L’aménagement des deux rives de l’oued Bouregreg.

Depuis le lancement officiel du projet, les travaux d’aménagement ont pris un tournant décisif sur la voie de concrétisation. Portant sur une zone globale d’environ 6000 hectares, l’aménagement de la vallée vise à réhabiliter le site et promouvoir l’espace dans le strict respect de la faune et de la flore. Par cette mise en valeur de la vallée, il s’agit principalement de faire de ce lit de fleuve un lien d’articulation organique entre la ville de Rabat et de Salé, tant pour ce qui est du franchissement d’une rive à l’autre, que des lieux publics à exploiter en commun. Dès lors, la vallée du Bouregreg ne sera plus, un simple lieu de transit, mais une cité pour elle-même. Le projet s’étale sur 4 séquences, la première est dénommée “Bab Al Bahr”, “la deuxième Amwaj”.

L‘Association Bouregreg

L‘Association Bouregreg, fondée en 1986, a été dotée en 1988, du statut d’Utilité Publique.
Créée à l’initiative de citoyens originaires de Salé, de citoyens résidants ou y travaillant et de personnalités d’envergure nationale, elle s’est rapidement hissée au rang des acteurs les plus dynamiques d’une société civile moderne et consciente des enjeux du développement local.

Objectifs fondamentaux :

Oeuvrer pour l’ancrage des valeurs d’une société moderne et démocratique, pour l’appui de
la recherche scientifique, pour la divulgation des valeurs d’ouverture, de tolérance et de solidarité. Contribuer au développement et à la mise à niveau de la ville de Salé et de sa région, œuvrer pour la réduction des disparités sociales et pour l’intégration des populations les plus défavorisées. Libérer et encadrer les dynamiques et créer des espaces et possibilités d’expression, de créativité et de prise d’initiatives.

Moyens et Méthodes :
Mettre en place des programmes et plans d’action s’inscrivant dans le Projet de développement du Royaume initié par Sa Majesté Le Roi Mohammed VI, ainsi que dans les résolutions prises par la communauté internationale, déclinés localement sur la base des spécificités de la région et ceci, grâce en partie au bénévolat et au partenariat.
Faire de l’Association un espace ouvert pour le débat public, la réalisation de diagnostics et
la formulation de propositions concrètes et réalistes relatives aux grandes problématiques et aux grandes questions qui se posent à la ville et à sa région.

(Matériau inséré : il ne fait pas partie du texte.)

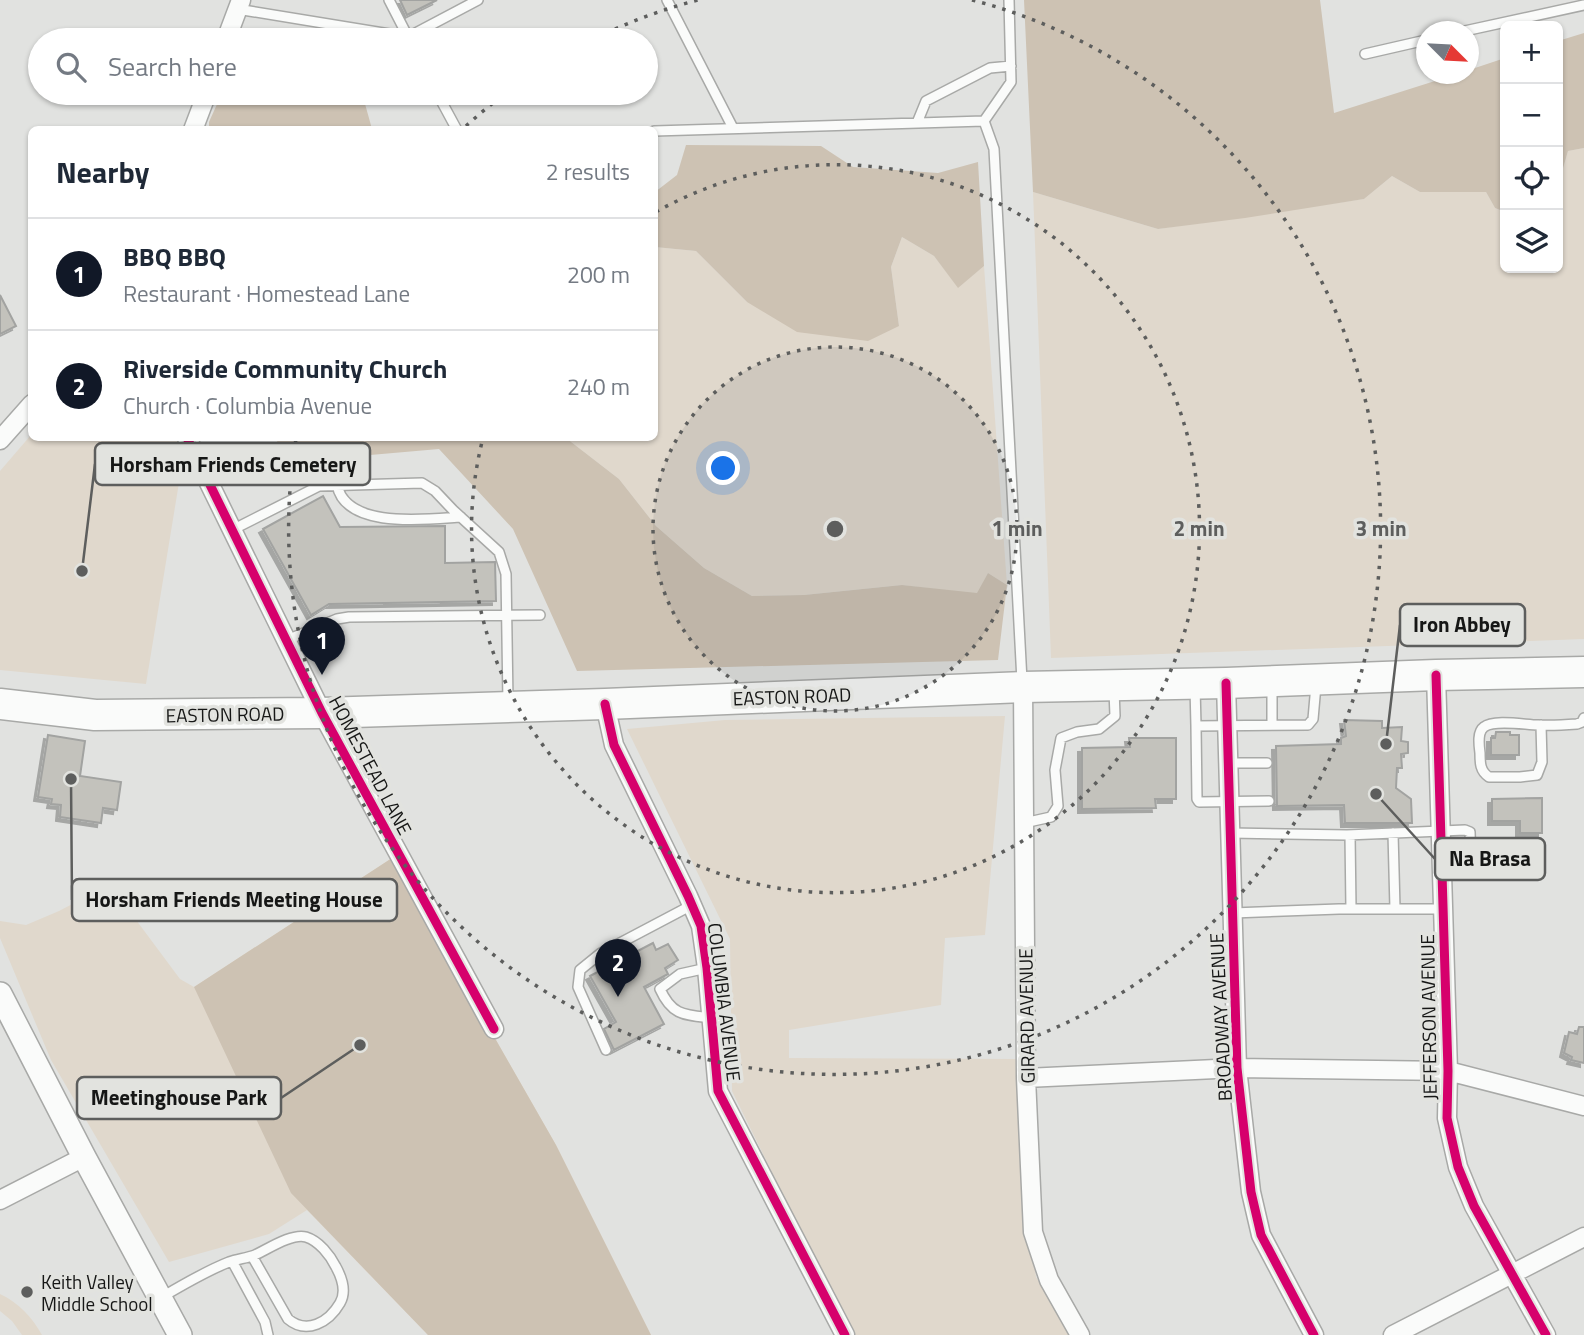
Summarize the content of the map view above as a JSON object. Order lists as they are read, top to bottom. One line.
{"streets":{"highway":["EASTON ROAD"],"street":["HOMESTEAD LANE","COLUMBIA AVENUE","GIRARD AVENUE","BROADWAY AVENUE","JEFFERSON AVENUE"]},"crossings":[["EASTON ROAD","HOMESTEAD LANE"],["EASTON ROAD","COLUMBIA AVENUE"],["EASTON ROAD","GIRARD AVENUE"],["EASTON ROAD","BROADWAY AVENUE"],["EASTON ROAD","JEFFERSON AVENUE"]],"places":["Horsham Friends Cemetery","Iron Abbey","Horsham Friends Meeting House","Na Brasa","Meetinghouse Park","Keith Valley Middle School"],"north":"bottom right","page":{"map_buttons":["+","−"],"search":"Search here","heading":["Nearby","2 results"],"list":[{"mark":"1","name":"BBQ BBQ","note":"Restaurant · Homestead Lane","value":"200 m"},{"mark":"2","name":"Riverside Community Church","note":"Church · Columbia Avenue","value":"240 m"}],"pins":["1","2"]},"rings":["1 min","2 min","3 min"]}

De même, et depuis sa constitution, l’Association oeuvre pour l’encouragement de toute action menée dans le cadre de la coopération internationale, et ce à travers des conventions de partenariat avec des institutions et des associations internationales qui mènent leurs activités dans des domaines sociaux et scientifiques variés. Par ailleurs, l’Association multiplie les activités co-organisées à même d’enrichir le tissu associatif.